12 thoughts on “How Effective Is Mental Health First Aid?”

  1. Is there a disability pension in the US like they have in Australia? I’d like to know how feasible it is for a severe schizophrenic on medication to live in the community on their welfare system. I’m just lucky my parents didn’t disown me after I developed schizoaffective disorder.

    1. In the US there’s a disability pension called SSDI. I’ve heard that a lot of people don’t get approved for it the first time they apply, and they have to do an appeal.

      I Googled the disability pension amounts in Australia, and it’s similar to what I get in Canada. There’s no way I would be able to afford continuing to live in the city where I live if I hadn’t paid off my mortgage back when I was still working.
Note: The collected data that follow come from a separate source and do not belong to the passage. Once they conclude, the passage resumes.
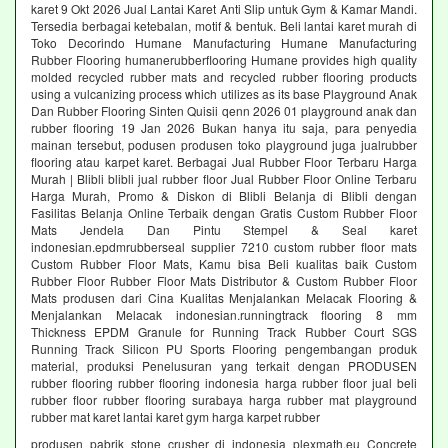
karet 9 Okt 2026 Jual Lantai Karet Anti Slip untuk Gym & Kamar Mandi.
Tersedia berbagai ketebalan, motif & bentuk. Beli lantai karet murah di
Toko Decorindo Humane Manufacturing Humane Manufacturing
Rubber Flooring humanerubberflooring Humane provides high quality
molded recycled rubber mats and recycled rubber flooring products
using a vulcanizing process which utilizes as its base Playground Anak
Dan Rubber Flooring Sinten Quisii qenn 2026 01 playground anak dan
rubber flooring 19 Jan 2026 Bukan hanya itu saja, para penyedia
mainan tersebut, podusen produsen toko playground juga jualrubber
flooring atau karpet karet. Berbagai Jual Rubber Floor Terbaru Harga
Murah | Blibli blibli jual rubber floor Jual Rubber Floor Online Terbaru
Harga Murah, Promo & Diskon di Blibli Belanja di Blibli dengan
Fasilitas Belanja Online Terbaik dengan Gratis Custom Rubber Floor
Mats Jendela Dan Pintu Stempel & Seal karet
indonesian.epdmrubberseal supplier 7210 custom rubber floor mats
Custom Rubber Floor Mats, Kamu bisa Beli kualitas baik Custom
Rubber Floor Rubber Floor Mats Distributor & Custom Rubber Floor
Mats produsen dari Cina Kualitas Menjalankan Melacak Flooring &
Menjalankan Melacak indonesian.runningtrack flooring 8 mm
Thickness EPDM Granule for Running Track Rubber Court SGS
Running Track Silicon PU Sports Flooring pengembangan produk
material, produksi Penelusuran yang terkait dengan PRODUSEN
rubber flooring rubber flooring indonesia harga rubber floor jual beli
rubber floor rubber flooring surabaya harga rubber mat playground
rubber mat karet lantai karet gym harga karpet rubber
produsen pabrik stone crusher di indonesia plexmath.eu Concrete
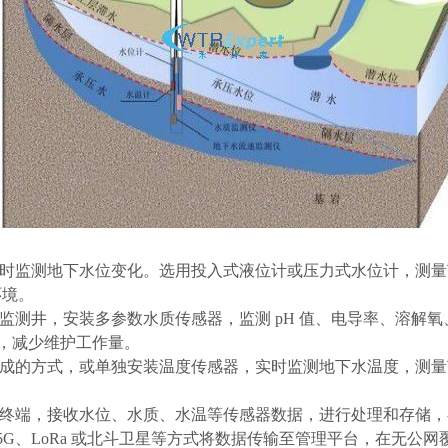
监测地下水位变化。选用投入式液位计或压力式水位计，测量范围根
环境。
监测井，安装多参数水质传感器，监测
pH 值、电导率、溶解
 FS，减少维护工作量。
成的方式，或单独安装温度传感器，实时监测地下水温度，测量
终端，接收水位、水质、水温等传感器数据，进行处理和存储，
/5G、LoRa 或北斗卫星等方式将数据传输至管理平台，在无公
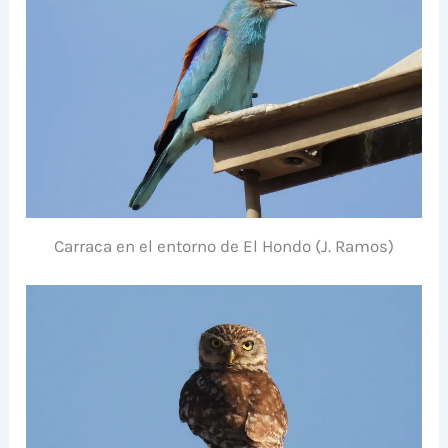
Carraca en el entorno de El Hondo (J. Ramos)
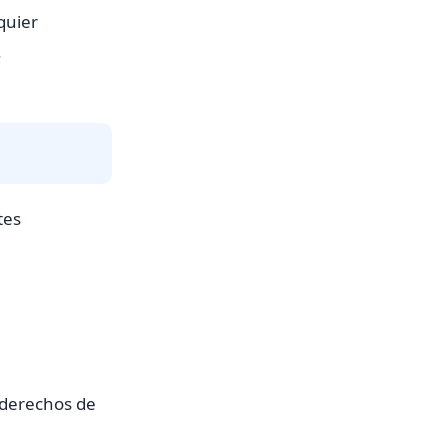
lquier
.
tes
 derechos de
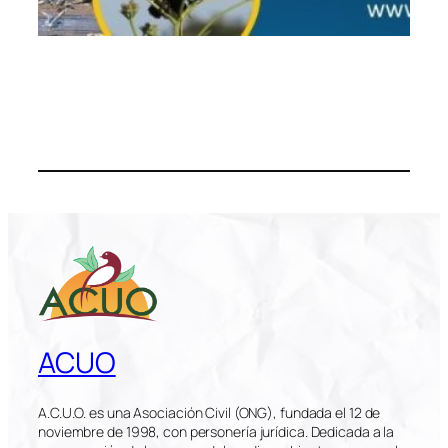
ACUO
A.C.U.O. es una Asociación Civil (ONG), fundada el 12 de
noviembre de 1998, con personería jurídica. Dedicada a la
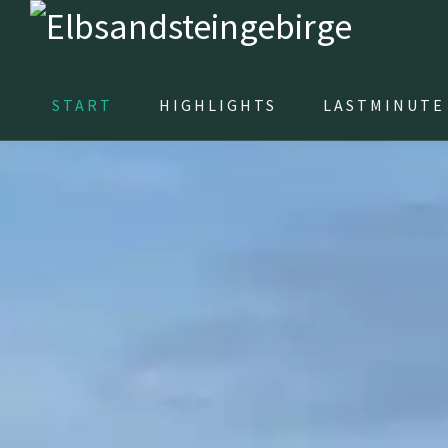
START
HIGHLIGHTS
LASTMINUTE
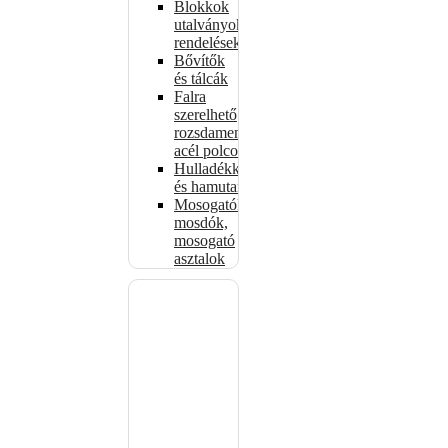
Blokkok
utalványokhoz,
rendelésekhez
Bővítők
és tálcák
Falra
szerelhető
rozsdamentes
acél polcok
Hulladékkosarak
és hamutartók
Mosogatók,
mosdók,
mosogató
asztalok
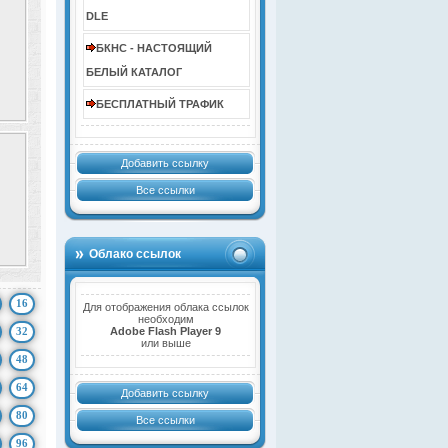
DLE
БКНС - НАСТОЯЩИЙ
БЕЛЫЙ КАТАЛОГ
БЕСПЛАТНЫЙ ТРАФИК
Добавить ссылку
Все ссылки
Облако ссылок
16
Для отображения облака ссылок
необходим
32
Adobe Flash Player 9
или выше
48
64
Добавить ссылку
80
Все ссылки
96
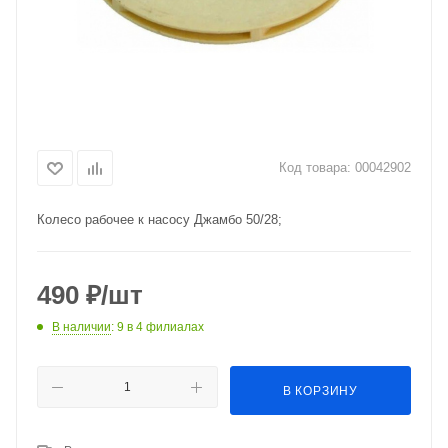
Код товара:
00042902
Колесо рабочее к насосу Джамбо 50/28;
490
₽
/шт
В наличии
: 9
в 4 филиалах
В КОРЗИНУ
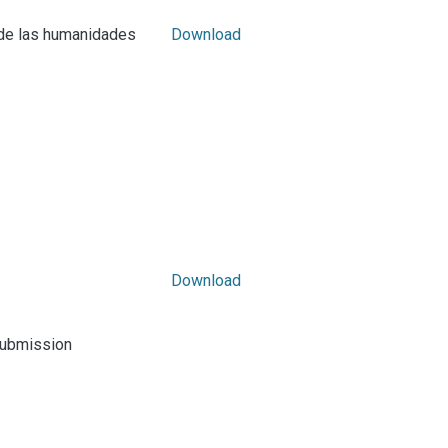
 de las humanidades
Download
Download
submission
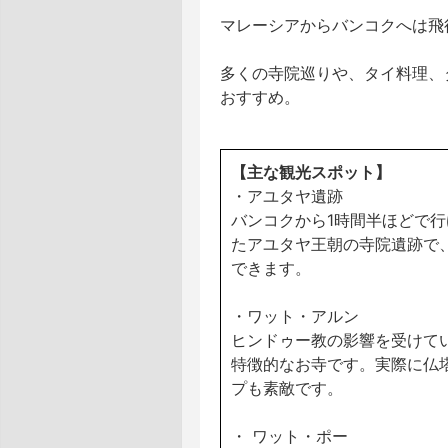
マレーシアからバンコクへは飛行
多くの寺院巡りや、タイ料理、
おすすめ。
【主な観光スポット】
・アユタヤ遺跡
バンコクから1時間半ほどで行
たアユタヤ王朝の寺院遺跡で
できます。
・ワット・アルン
ヒンドゥー教の影響を受けて
特徴的なお寺です。実際に仏
プも素敵です。
・ ワット・ポー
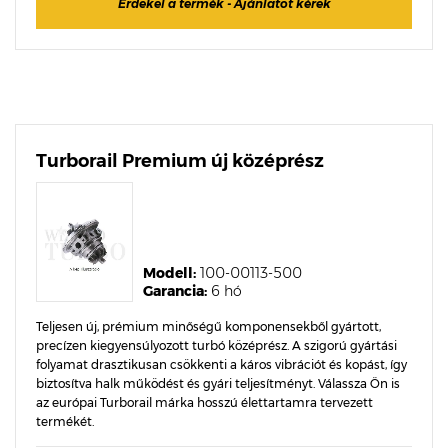
Érdekel a termék - Ajánlatot kérek
Turborail Premium új középrész
Modell:
100-00113-500
Garancia:
6 hó
Teljesen új, prémium minőségű komponensekből gyártott,
precízen kiegyensúlyozott turbó középrész. A szigorú gyártási
folyamat drasztikusan csökkenti a káros vibrációt és kopást, így
biztosítva halk működést és gyári teljesítményt. Válassza Ön is
az európai Turborail márka hosszú élettartamra tervezett
termékét.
      1. God bless. Thank you for your input. I hope you generate an income from blogging. Did you want to create content on YouTube? I’m not really good at that either, as I don’t know how to edit videos.

  2. “a shift in emphasis from acute care after things have gotten really bad to community-based care that can help keep people out of hospitals.” We agreed that prevention dollars do more than bandages do.

    We appreciate that you read their article without the bias that the authors were automatic jack-offs. Meets our need for trust

  3. I did s course in my country at my former workplace. It was done by a psychiatrist and clinical psychologist in a 2 day workshop. My former workplace regularly sees people with mental illness, including PTSD, and stigma by my colleagues and management was off the charts awful, and I got to witness a ton of it behind the scenes. This is despite literally having counsellors as a small part of the staff. I heard so much jokes on suicide at work, so much mocking of vulnerable (often traumatised) people especially if they were aggressive verbally. It was a common joke about pressing a panic button for security to come help staff with these “crazies/paychos” until a counsellor could get on scene.

    And I was secretly fighting chronic suicidal ideation and self harming regularly at work.

    The workshop had benefits and drawbacks. It created some sympathy but I don’t know if it changed people’s bias. I liked the simulation of auditory hallucinations (two people talking. A 3rd person whispering random stuff into 1 person’s ear).

    The role played scenarios were bad. We all had to pick a disorder and act as the person in distress or the person doing the first aid.

    I portrayed a person having “mild to me”, simplified and stereotyped ptsd from a robbery and my colleagues complained I was way too difficult. 🙄🙄🙄🙄🙄🙄

    Yeah then whats the use of first aid when there’s a severe shortage of mental health professionals of all kinds? No crisis centers? Needing to wait months to see a psychiatrist who might not even refer you to the psychology department?

    No work/childcare friendly treatment options AT ALL in public healthcare?